BEST OF THE BAND

History / The Hawks (1957–1964)

The Hawks (1957–1964)

Levon Helm was seventeen when a piano player at the Delta Supper Club in West Helena, Arkansas, mentioned to a touring rockabilly singer named Ronnie Hawkins that the kid at the bar could probably drum. Hawkins didn't have a drummer that night. He had one by the end of it.

Helm's mother wasn't about to let her son skip graduation for a rock and roll band, so he split time between Marvell High School and the road until 1958, then joined Hawkins full time the moment he had a diploma. The timing lined up with something bigger: Hawkins was moving his whole operation north, to Toronto, where rockabilly was still a novelty and audiences hadn't gotten tired of it yet. He built a following fast. By 1959 he'd signed to Roulette Records and cut two hit albums, Forty Days and Mary Lou, with Helm behind the kit on both.

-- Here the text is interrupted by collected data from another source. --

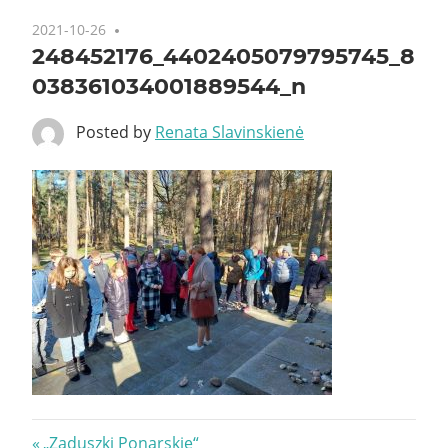
2021-10-26
248452176_4402405079795745_8
038361034001889544_n
Posted by
Renata Slavinskienė
Nawigacja
Previous
„Zaduszki Ponarskie“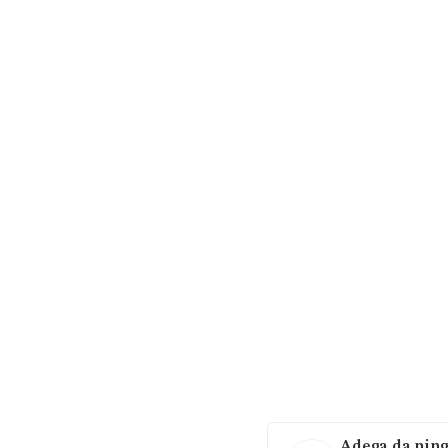
Adega da ping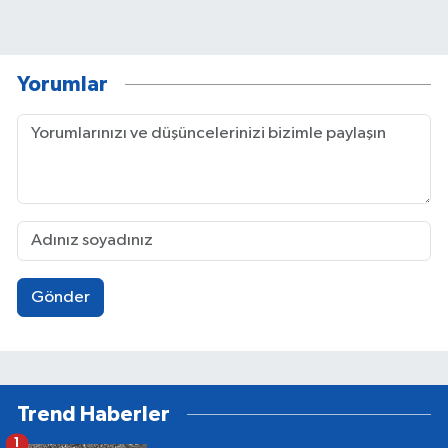
Yorumlar
Gönder
Trend Haberler
1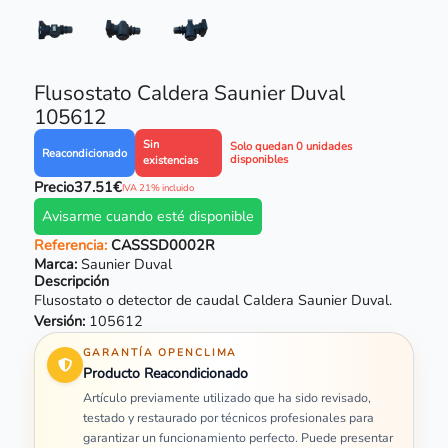
Flusostato Caldera Saunier Duval
105612
Sin
Solo quedan 0 unidades
Reacondicionado
disponibles
existencias
Precio
37.51€
IVA 21% incluido
Avisarme cuando esté disponible
Referencia:
CASSSD0002R
Marca:
Saunier Duval
Descripción
Flusostato o detector de caudal Caldera
Saunier Duval
.
Versión:
105612
GARANTÍA OPENCLIMA
Producto Reacondicionado
Artículo previamente utilizado que ha sido revisado,
testado y restaurado por técnicos profesionales para
garantizar un funcionamiento perfecto. Puede presentar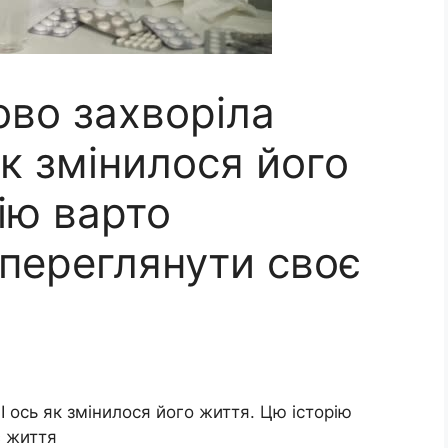
ово заxворіла
як змінилося його
ію варто
 переглянути своє
І ось як змінилося його життя. Цю історію
є життя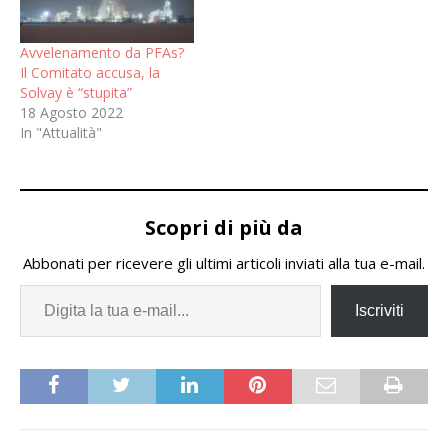
Avvelenamento da PFAs?
Il Comitato accusa, la
Solvay è “stupita”
18 Agosto 2022
In "Attualità"
Scopri di più da
Abbonati per ricevere gli ultimi articoli inviati alla tua e-mail.
Iscriviti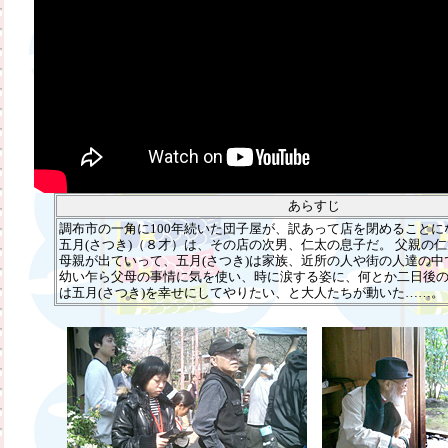
あらすじ
調布市の一角に100年続いた団子屋が、訳あって店を閉めることに
五月(さつき)（８才）は、その店の次男、仁太の息子だ。 父親の
母親が出ていって、五月(さつき)は家族、近所の人や街の人達の
幼い乍ら父母の事情に気を使い、時に涙する姿に、何とか二日後
は五月(さつき)を幸せにしてやりたい、と大人たちが動いた……。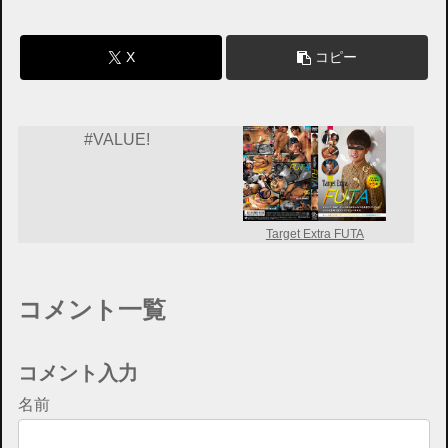
X
コピー
#VALUE!
Target Extra FUTA
コメント一覧
コメント入力
名前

Hawkins had a method for building a band, and it wasn't subtle. When a local group opened for him and had a player worth stealing, he stole them. Robbie Robertson was fifteen when his own band, the Suedes, opened for the Hawks at the Dixie Arena in Toronto. Hawkins put him on the road crew first, then discovered he could write, and had him co-writing songs for the 1959 album Mr. Dynamo before Robertson had played a single note onstage with the group. A year later, Robertson pawned his 1957 Fender Stratocaster to buy a bus ticket to Fayetteville, Arkansas, to audition properly. Helm picked him up at the Greyhound station. Robertson played bass for the Hawks through 1960, then took over lead guitar in 1961.

Rick Danko came in through the same door. At seventeen, already five years into playing music and working days as a butcher, he booked his own band, the Starlights, to open for Hawkins, who promptly hired him as a rhythm guitarist. When the Hawks' regular bassist got fired not long after, Hawkins simply ordered Danko to learn the instrument. By September 1960 he was the full-time bass player.

Richard Manuel's route ran through a band called the Rockin' Revols, which opened for the Hawks in Port Dover and again at the Stratford Coliseum, where Hawkins heard him sing a song made famous by Ray Charles and decided on the spot that he needed him. Manuel was eighteen.

Garth Hudson took the most convincing. He'd trained classically at the University of Western Ontario, and his parents had paid for it, so a rock and roll band wasn't the plan. Hawkins got him anyway, using a cover story that Hudson's parents could live with: he'd join as a paid "music consultant," not a band member, and the other Hawks would each kick in ten dollars a week for "lessons." Hawkins also bought him a Lowrey organ, an instrument worth something like sixteen thousand of today's dollars at the time. Hudson joined in late 1961. By December of that year, the lineup that would eventually become the Band was complete: Helm, Robertson, Danko, Manuel, and Hudson, backing a singer none of them would still be backing five years later.

They spent those years earning their reputation the unglamorous way, through extended residencies at Le Coq d'Or Tavern on Toronto's Yonge Street, where Hawkins ran his own club upstairs, the Hawk's Nest, and where the band played for months at a stretch until they could do the whole set without thinking about it. A 1962 recording of the group, made at a high school gig in Fayetteville, wouldn't see official release until 2021, decades after everyone involved had either become famous or died.

The end came over the kind of grievances that sink most bands: money and control. Hawkins liked his musicians visible and unattached during shows, mingling with the crowd rather than sitting with girlfriends, and an altercation with Danko over exactly that in 1963 became the last straw in a longer list. Hawkins fined players for bringing women around. He skipped shows and left the Hawks to play without him, then balked when Helm argued they should be paid more for those nights. The music itself had started pulling in a different direction too, away from the strict rockabilly revue Hawkins wanted and toward something rougher and more varied. In early 1964, Danko, Helm, Robertson, Manuel, and Hudson gave Hawkins two weeks' notice and left, on terms good enough that Hawkins would go on inviting them back for reunions and guest spots for the rest of his life.

They didn't have a name yet. For a stretch they called themselves the Levon Helm Sextet, adding a sixth player, saxophonist Jerry Penfound, before settling on the simpler Levon and the Hawks. Whatever they were called, they were on their own for the first time, with nobody left to steal them from.